Ainda a propósito deste passeio no capítulo III, chamo a atenção para menções intertextuaisDivina Comédia, aos Três Mosqueteiros, à Eneida — lembremos sempre que é modelo preferencial, embora não único, dos Lusíadas —, ao Dom Quixote), ficam a seguir uns vídeos educativos acerca destas obras.


A Eneida está imitada nos Lusíadas logo no verso inicial, precisamente o citado em O Ano da Morte de Ricardo Reis e escandido (dividido na métrica) no vídeo.

E, depois, a Divina Comédia, de Dante. (À margem: o vocábulo «dantesco» está a ser por estes dias tão mal usado. «Dantesco» =  'que lembra o horror das descrições de Dante na sua Divina Comédia'.)




Mas regressemos a O Ano da Morte de Ricardo Reis.

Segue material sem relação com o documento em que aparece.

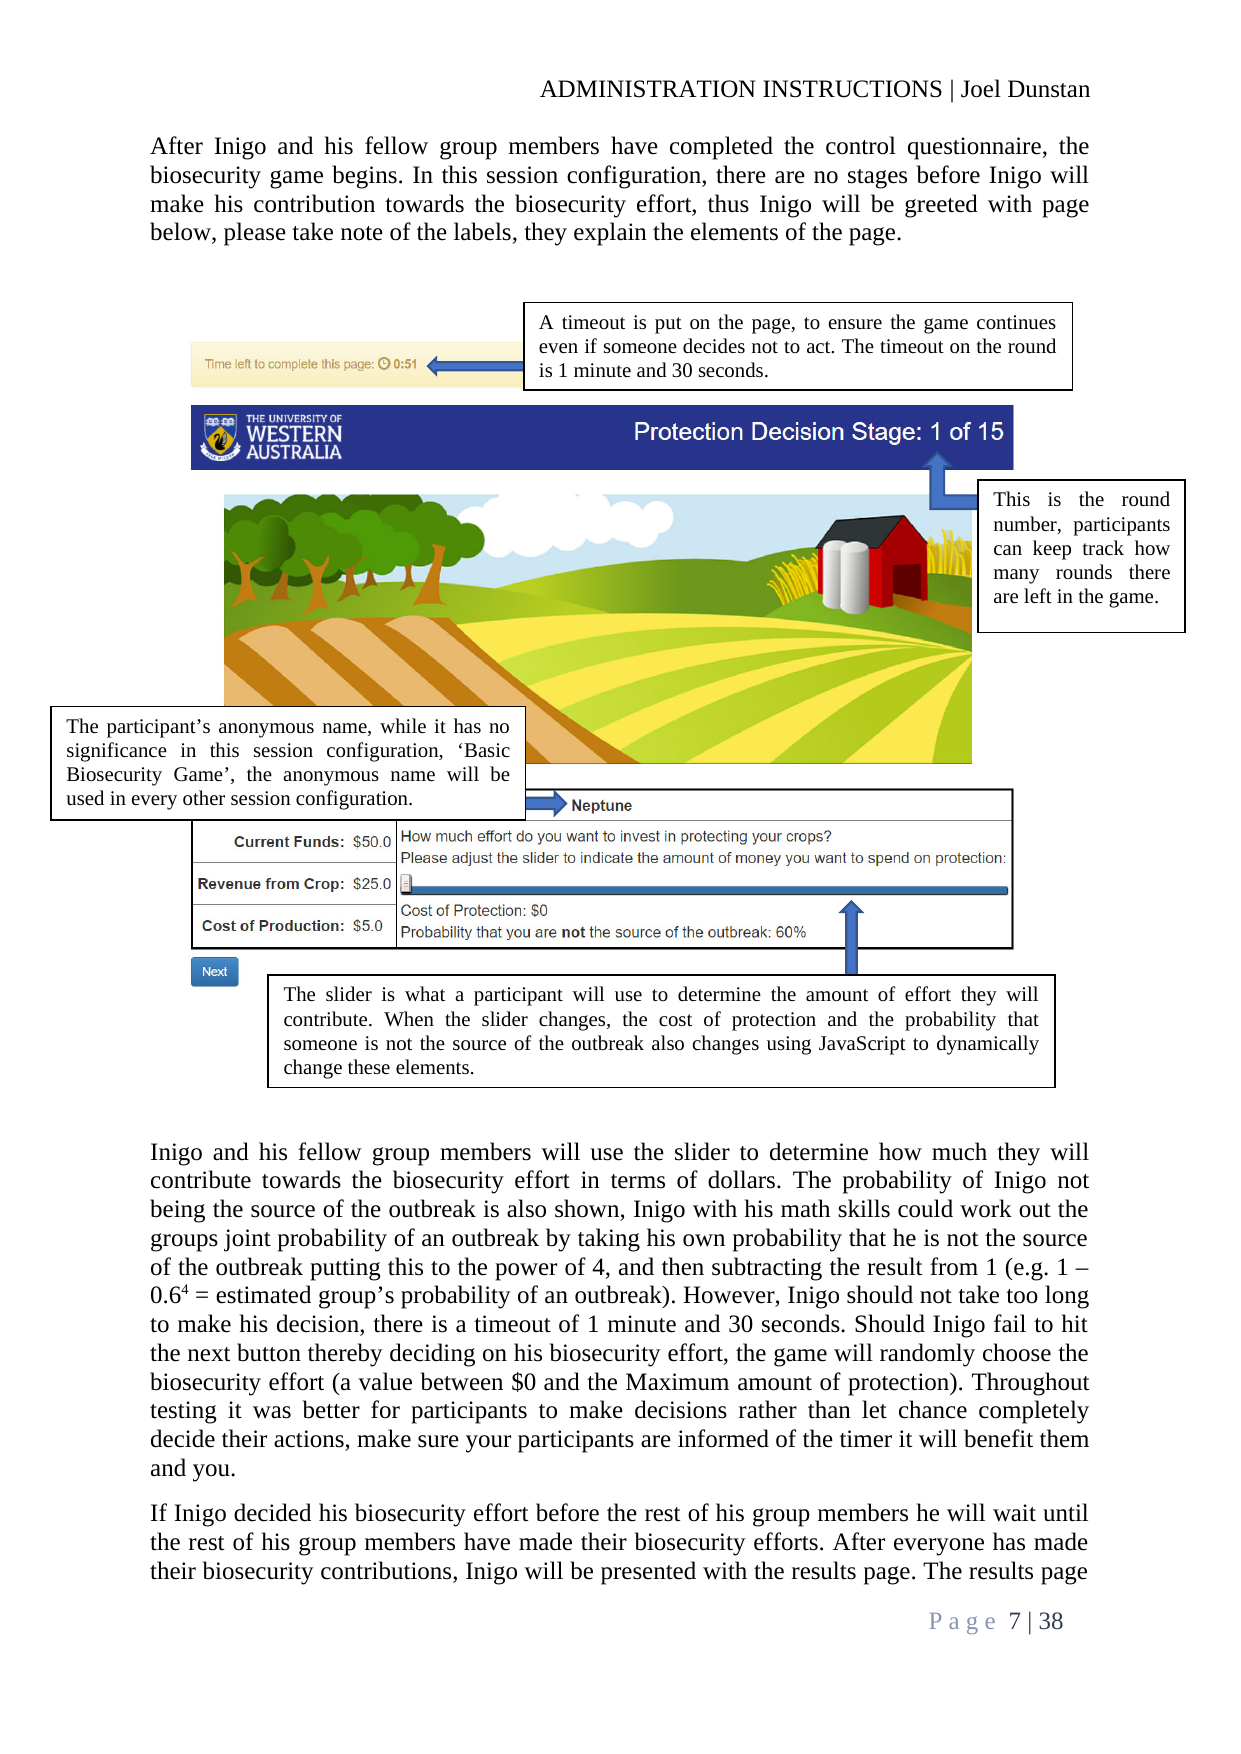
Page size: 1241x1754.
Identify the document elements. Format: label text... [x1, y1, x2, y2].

picture [131, 291, 1072, 1031]
text Inigo and his fellow group members will use the slider to determine how much they will contribute towards the biosecurity effort in terms of dollars. The probability of Inigo not being the source of the outbreak is also shown, Inigo with his math skills could work out the groups joint probability of an outbreak by taking his own probability that he is not the source of the outbreak putting this to the power of 4, and then subtracting the result from 1 (e.g. 1 – 0.64 = estimated group’s probability of an outbreak). However, Inigo should not take too long to make his decision, there is a timeout of 1 minute and 30 seconds. Should Inigo fail to hit the next button thereby deciding on his biosecurity effort, the game will randomly choose the biosecurity effort (a value between $0 and the Maximum amount of protection). Throughout testing it was better for participants to make decisions rather than let chance completely decide their actions, make sure your participants are informed of the timer it will benefit them and you. [150, 633, 1090, 1482]
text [150, 1498, 1090, 1585]
text After Inigo and his fellow group members have completed the control questionnaire, the biosecurity game begins. In this session configuration, there are no stages before Inigo will make his contribution towards the biosecurity effort, thus Inigo will be greeted with page below, please take note of the labels, they explain the elements of the page. [150, 131, 1090, 246]
text Inigo and his fellow group members will use the slider to determine how much they will contribute towards the biosecurity effort in terms of dollars. The probability of Inigo not being the source of the outbreak is also shown, Inigo with his math skills could work out the groups joint probability of an outbreak by taking his own probability that he is not the source of the outbreak putting this to the power of 4, and then subtracting the result from 1 (e.g. 1 – 0.64 = estimated group’s probability of an outbreak). However, Inigo should not take too long to make his decision, there is a timeout of 1 minute and 30 seconds. Should Inigo fail to hit the next button thereby deciding on his biosecurity effort, the game will randomly choose the biosecurity effort (a value between $0 and the Maximum amount of protection). Throughout testing it was better for participants to make decisions rather than let chance completely decide their actions, make sure your participants are informed of the timer it will benefit them and you. [150, 263, 1090, 479]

É ainda no terceiro capítulo que, regressado ao hotel, nessa última noite do ano, Reis recebe a visita de Pessoa (que estava morto — lembro, desde 30 de novembro de 1935 — mas dentro dos nove meses que seriam permitidos para a transição vida-morte, simétrica da gestação na barriga da mãe).

A propósito, tenho de lhes aconselhar Numa Casca de Noz, de Ian McEwan, um livro de género híbrido, entre o policial, o drama leve, com ironia, de autor que já conhecemos (no 10.º ano vimos Expiação, uma adaptação a filme que respeita muito o livro de McEwan).

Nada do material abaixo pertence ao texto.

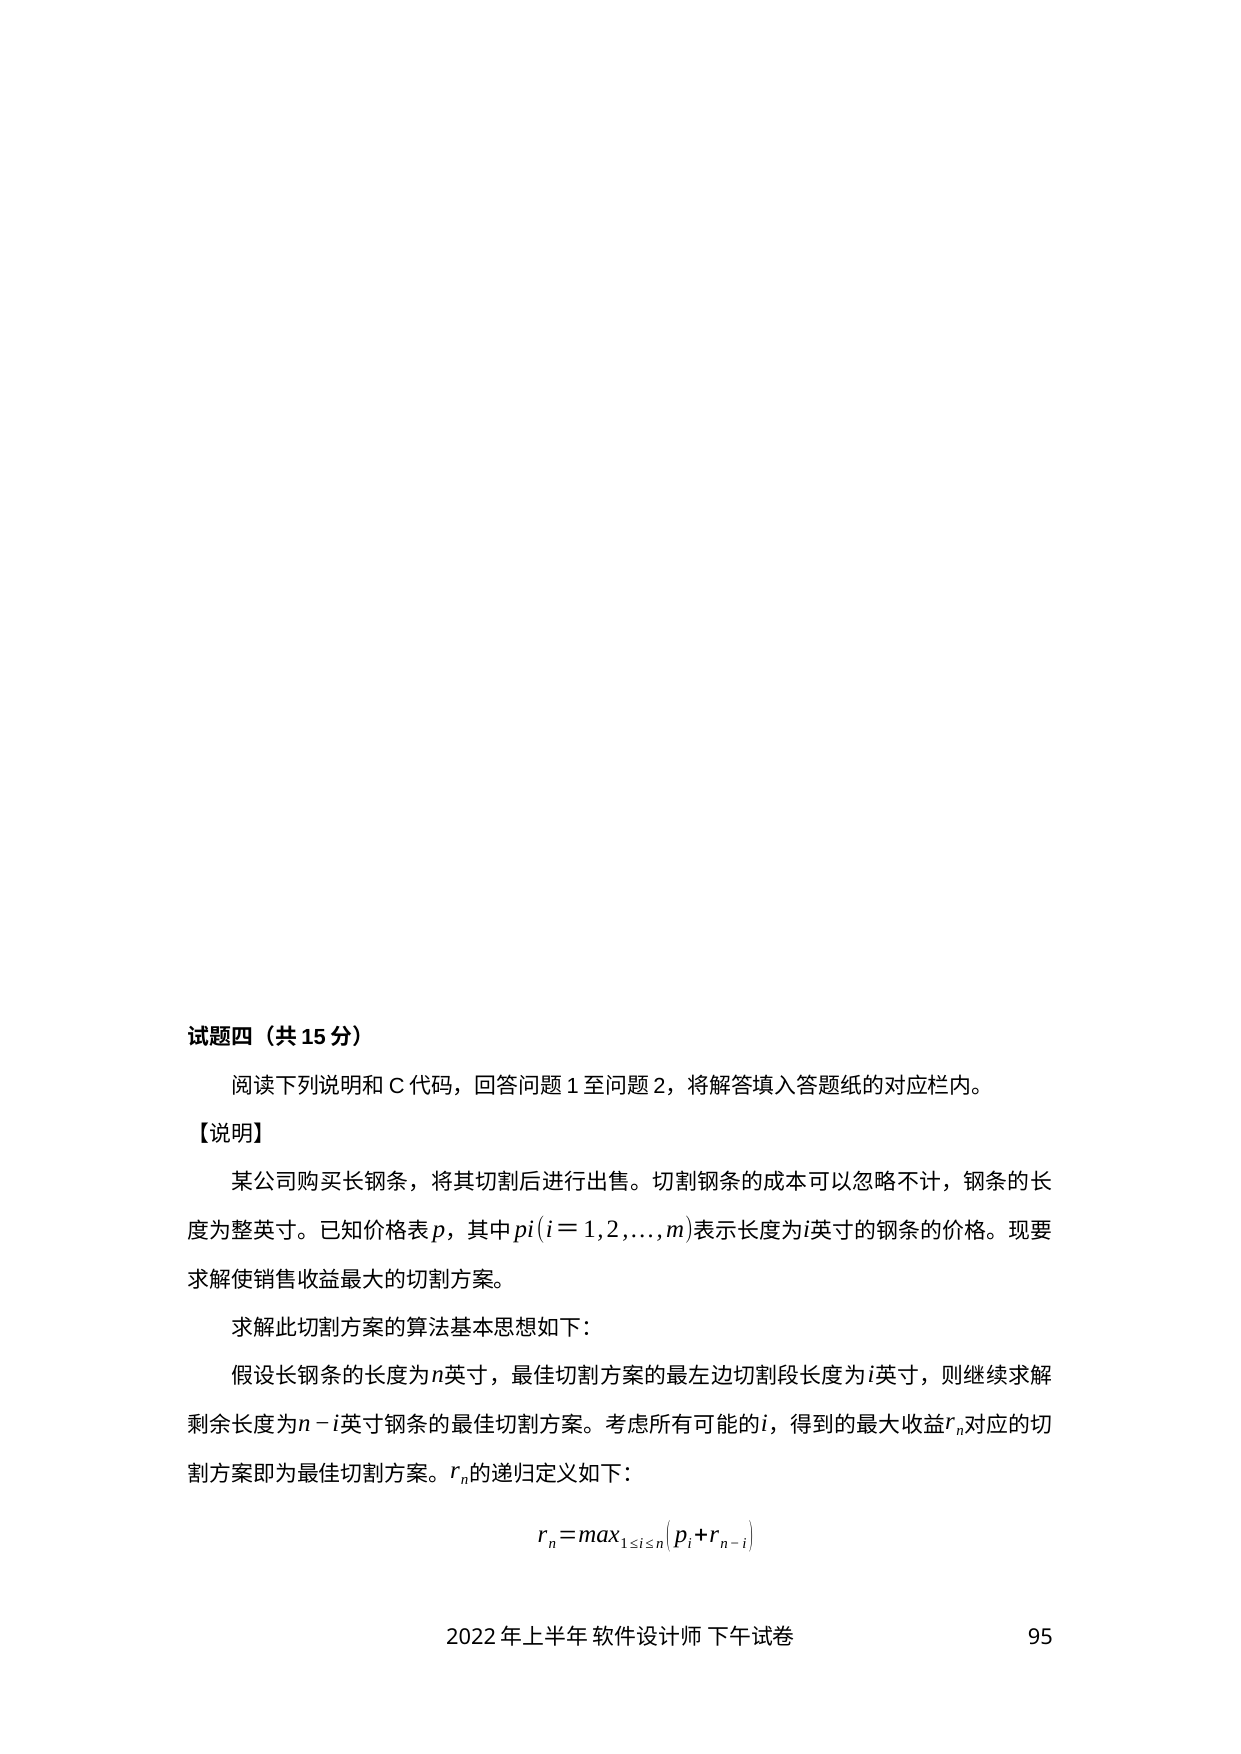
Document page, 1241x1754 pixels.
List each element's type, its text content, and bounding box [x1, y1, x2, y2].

text 【说明】 [187, 1116, 1053, 1148]
text 某公司购买长钢条，将其切割后进行出售。切割钢条的成本可以忽略不计，钢条的长度为整英寸。已知价格表，其中表示长度为英寸的钢条的价格。现要求解使销售收益最大的切割方案。 [187, 1164, 1053, 1294]
text 阅读下列说明和C代码，回答问题1至问题2，将解答填入答题纸的对应栏内。 [187, 1067, 1053, 1100]
text 求解此切割方案的算法基本思想如下： [187, 1310, 1053, 1342]
text 假设长钢条的长度为英寸，最佳切割方案的最左边切割段长度为英寸，则继续求解剩余长度为英寸钢条的最佳切割方案。考虑所有可能的，得到的最大收益对应的切割方案即为最佳切割方案。的递归定义如下： [187, 1358, 1053, 1488]
text 试题四（共15分） [187, 1019, 1053, 1051]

Em Numa Casca de Noz temos a preparação de um crime na perspetiva do bebé na barriga da mãe que pensa cometer esse crime (em colaboração com o amante). O narrador é o ser em gestação, que se vai apercebendo, inferindo, nem sempre bem, dos passos da execução dessa tramoia (cuja vítima deverá ser o seu pai). Ou seja, os nove meses, neste caso, são concedidos ao narrador, que, tal como Pessoa em OAMRR, também não é a personagem principal (em OAMRR é Reis; na novela de McEwan será a mãe).